A influência ambiental também é apontada como outra diferença entre as duas matérias-primas do combustível. No caso americano, o uso de nitrogênio como fertilizante nas crescentes plantações de milho do Meio-Oeste faz com que todo ano cerca de 100 mil toneladas de nitratos sejam despejados no rio Mississippi, que deságua no Golfo do México.

A concentração do produto na região gera a proliferação descontrolada de algas e prejudica o desenvolvimento da vida marinha, o que levou ao surgimento de uma região conhecida como “zona morta”.
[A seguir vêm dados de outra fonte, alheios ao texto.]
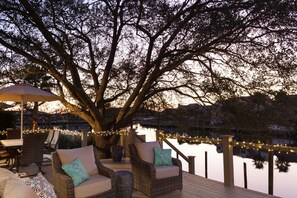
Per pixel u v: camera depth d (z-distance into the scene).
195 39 7.34
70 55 7.19
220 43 7.10
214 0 6.86
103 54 9.02
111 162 7.05
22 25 6.91
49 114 12.05
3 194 2.13
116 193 4.09
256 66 7.11
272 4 6.12
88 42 8.13
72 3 7.17
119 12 7.89
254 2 6.27
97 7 7.77
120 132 7.85
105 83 8.59
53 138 7.38
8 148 5.56
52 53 7.32
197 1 7.04
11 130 7.00
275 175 7.78
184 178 5.71
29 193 2.21
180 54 7.72
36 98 6.52
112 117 9.66
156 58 8.20
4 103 10.09
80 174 3.73
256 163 8.51
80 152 4.17
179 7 7.61
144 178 4.63
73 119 11.37
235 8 6.48
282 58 6.80
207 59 7.74
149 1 7.55
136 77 9.17
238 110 7.49
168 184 4.66
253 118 7.36
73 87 7.60
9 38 6.70
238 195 4.58
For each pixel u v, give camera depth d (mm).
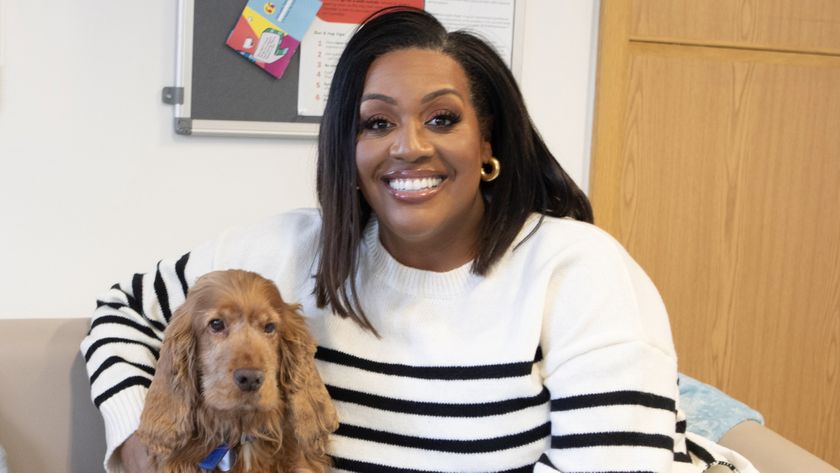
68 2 2373
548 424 1322
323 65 2568
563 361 1277
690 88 2840
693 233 2896
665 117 2836
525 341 1289
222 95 2504
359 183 1338
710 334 2941
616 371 1246
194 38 2461
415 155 1251
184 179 2527
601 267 1295
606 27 2748
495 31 2674
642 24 2783
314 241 1459
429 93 1262
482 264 1330
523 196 1355
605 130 2783
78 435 1584
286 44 2521
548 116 2777
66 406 1579
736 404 1783
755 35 2867
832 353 3027
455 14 2641
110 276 2506
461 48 1318
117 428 1319
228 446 1247
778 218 2949
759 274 2955
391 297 1361
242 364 1187
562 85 2775
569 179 1417
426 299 1347
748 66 2873
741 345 2965
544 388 1315
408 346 1341
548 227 1349
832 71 2934
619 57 2768
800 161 2943
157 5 2443
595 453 1223
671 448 1243
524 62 2738
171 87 2477
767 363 2988
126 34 2428
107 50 2420
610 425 1227
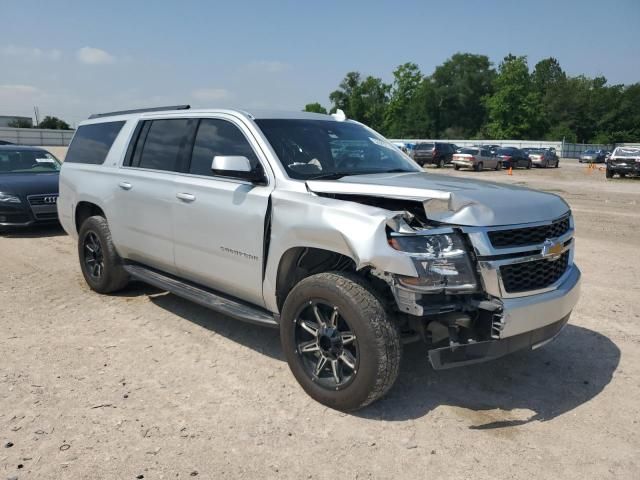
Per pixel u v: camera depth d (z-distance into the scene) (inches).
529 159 1690.5
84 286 257.8
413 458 125.1
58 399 149.6
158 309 225.0
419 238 130.0
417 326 136.2
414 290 127.7
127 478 116.8
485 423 140.7
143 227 207.3
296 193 153.9
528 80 3695.9
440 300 134.0
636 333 204.2
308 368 150.2
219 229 173.5
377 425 138.6
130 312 220.8
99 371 167.0
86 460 122.7
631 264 314.2
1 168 421.1
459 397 153.8
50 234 392.5
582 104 4227.4
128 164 220.5
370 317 133.0
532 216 140.7
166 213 194.9
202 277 187.2
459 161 1536.7
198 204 180.5
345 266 154.6
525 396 155.2
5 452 125.3
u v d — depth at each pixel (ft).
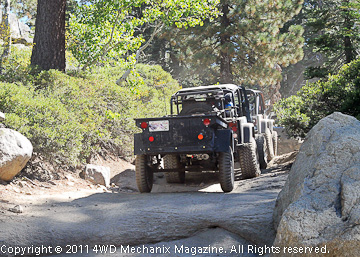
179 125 21.77
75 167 27.96
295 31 93.50
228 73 92.79
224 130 22.20
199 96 28.68
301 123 36.91
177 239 13.80
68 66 52.01
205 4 50.65
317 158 12.04
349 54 60.08
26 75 32.53
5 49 37.14
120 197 20.93
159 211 15.43
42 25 39.27
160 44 125.18
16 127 23.61
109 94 37.78
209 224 14.19
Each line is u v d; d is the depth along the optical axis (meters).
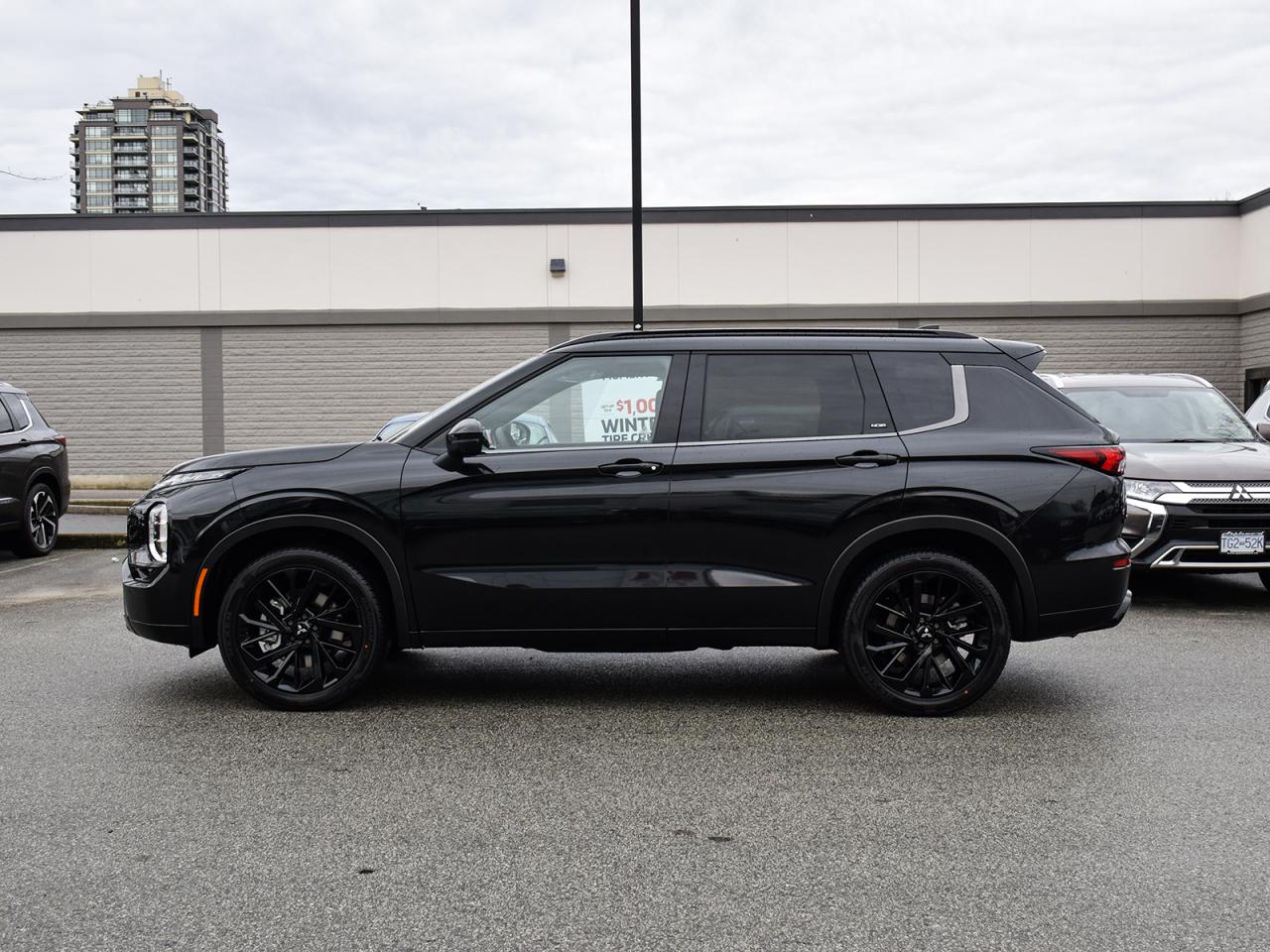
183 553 5.34
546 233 19.81
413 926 3.11
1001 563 5.40
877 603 5.34
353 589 5.34
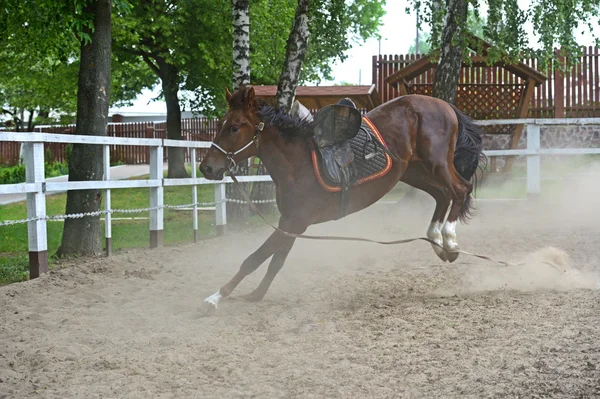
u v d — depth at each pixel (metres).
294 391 4.03
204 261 8.97
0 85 29.39
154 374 4.40
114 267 8.26
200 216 15.31
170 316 6.00
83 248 9.66
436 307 5.99
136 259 8.86
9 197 20.75
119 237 12.03
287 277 7.73
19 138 7.25
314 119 6.28
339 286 7.18
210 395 4.01
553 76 19.09
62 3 9.78
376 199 6.61
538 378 4.03
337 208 6.38
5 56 20.39
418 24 13.88
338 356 4.62
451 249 7.04
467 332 5.08
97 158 9.74
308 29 14.67
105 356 4.81
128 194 19.94
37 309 6.29
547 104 19.19
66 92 24.42
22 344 5.13
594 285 6.71
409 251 9.38
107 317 5.98
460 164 7.32
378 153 6.45
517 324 5.20
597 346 4.54
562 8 13.34
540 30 13.58
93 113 9.81
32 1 10.73
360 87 17.91
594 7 13.41
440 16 13.22
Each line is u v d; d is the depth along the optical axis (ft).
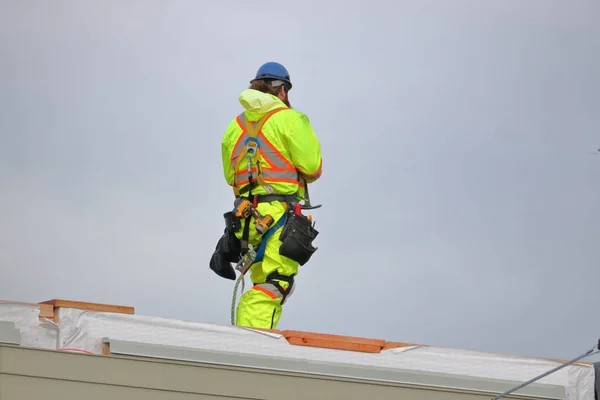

No caso do Brasil, a preocupação referente à cana é que o aumento de seu plantio possa ser uma repetição do que aconteceu no caso do soja, onde a expansão das colheitas na direção norte gerou um aumento no desmatamento até criar o chamado Arco do Fogo. Trata-se de uma região que envolve a floresta amazônica conhecida pelo grande número de queimadas.

“O medo de a cana pressionar na direção da Amazônia sempre existe, mas é possível evitar isso através de diversas medidas, como o zoneamento agrário (indicação de áreas adequadas para plantação), diz Torquato, do IEA. “O caso dos EUA e do Brasil é completamente diferente. A cana-de-açúcar tem espaço para crescer sem devastar a Amazônia”, concorda Daniele, da Agência Rural.

Expansão

Os EUA passam por uma forte expansão em sua produção de etanol desde 2005, quando uma lei chamada Energy Policy Act determinou cotas mínimas de uso do combustível para os próximos anos. Os números mostram que a participação do etanol no consumo energético americano foi de 3,5% dos suprimentos de combustível em 2006. Espera-se que até 2017 esse valor chegue a 7,5%.

Nos EUA, a produção de etanol é feita a partir de milho porque, devido a fatores climáticos, os fazendeiros só conseguem plantar cana nos estados da Flórida e do Havaí.

Como resultado da demanda por etanol, a extensão desse plantio vem crescendo. A área plantada com milho em 2007 será a maior desde 1944 nos EUA. Na próxima safra, a quantidade plantada com milho deve subir em 15%, superando os 90 milhões de hectares.

Mesmo com a maior produção, no entanto, o preço do milho no mercado mundial está disparando: no período de dois anos, o valor do bushel (unidade de medida equivalente a 25,4 quilos) triplicou, saltando de US$ 2 para US$ 6.